Pops was into politics too. We would have these lavish fundraisers at our house for all sorts of local political candidates. As a kid, I was invisible to these people. I would weed my way through the hoards in my living room to find the bowl of cocktail franks. Steal the bowl, hustle it up to my bedroom and chow down with my brother.
The best part of growing up was that Pop loved sports. The highlight was going to the All Star games in 1981, 1982, and 1983. We hung out at the hotels where the players were staying and I got tons of autographs. I hopped on an elevator in Cleveland in 1981 and found my self staring at Warren Spahn and Yogi Berra. I still have the autographs. Don Drysdale was on our flight back to Chicago, as he was the White Sox announcer back then. He signed my ticket stub. I still have it. My brother and I ran after Mike Schmidt outside Olympic Stadium in Montreal in 1982. In 1983, Pops got us tickets to the All Star game banquet, the night before the game in Chicago. I sat at a huge table with eight or nine all stars and ate dinner with them.
I think it was 1982 and Pops got me and my brother into the Cubs dugout before a game. I remember sitting with Larry Bowa in the dugout. Later that night we went to some sort of fundraiser dinner with the Cubs. I sat next to Steve Henderson. He was awfully nice.

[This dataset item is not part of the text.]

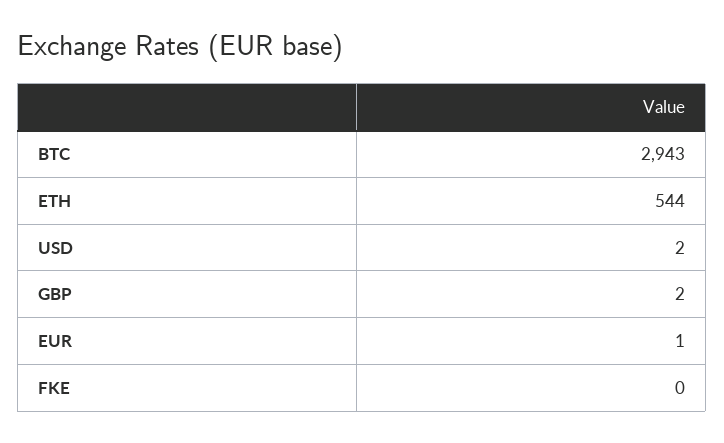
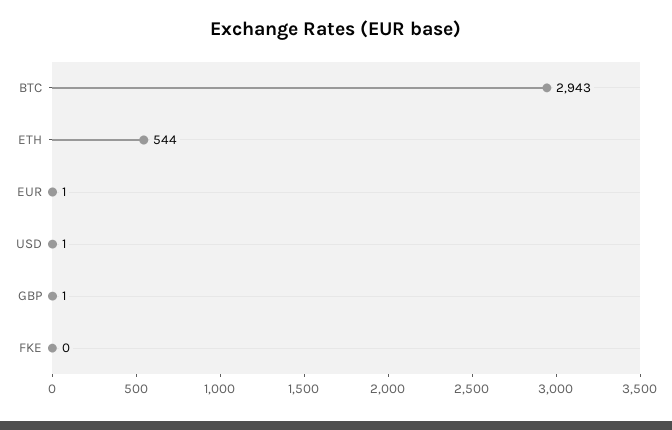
USD: 2 -> 1
GBP: 2 -> 1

Pop's became friends with all sorts of old-time baseball players. It was not unusual for Jimmy Piersall or Randy Hundley to call my house. I was always too scared to really say anything to those guys. I usually just took a message. I really wanted to ask Jimmy Piersall why he was riding Wayne Nordhagen. Piersall was a White Sox announcer for a long time.
It was a crazy way to grow up but when I think back on it, it was pretty cool. I really loved meeting Ernie Banks in the mid-1970's and feeling the gravel of the warning track in the outfield of Wrigley Field under my feet. I've got so many crazy stories from my childhood. Like the building on Division Street in the West Town neighborhood of Chicago that my grandmother owned with her brother. The building housed a boxing gym and Pop's would take me there with him to collect rent from the boxers. When I got my drivers license, I was sent all over the city and suburbs to collect rent or remove the change from the laundry machines in apartment buildings.
Pops is still around at age 82. He comes out to the card shows occasionally. I know he's hustled some of you guys. Sorry! That is the way he was made. He comes from a different time and like I said, I had a very different upbringing but I wouldn't change a thing!!
I might have told some of these stories in some earlier blogs. Forgive me for repeating them, if I did. Just feeling a little nostalgic and it is always fun to tell these stories.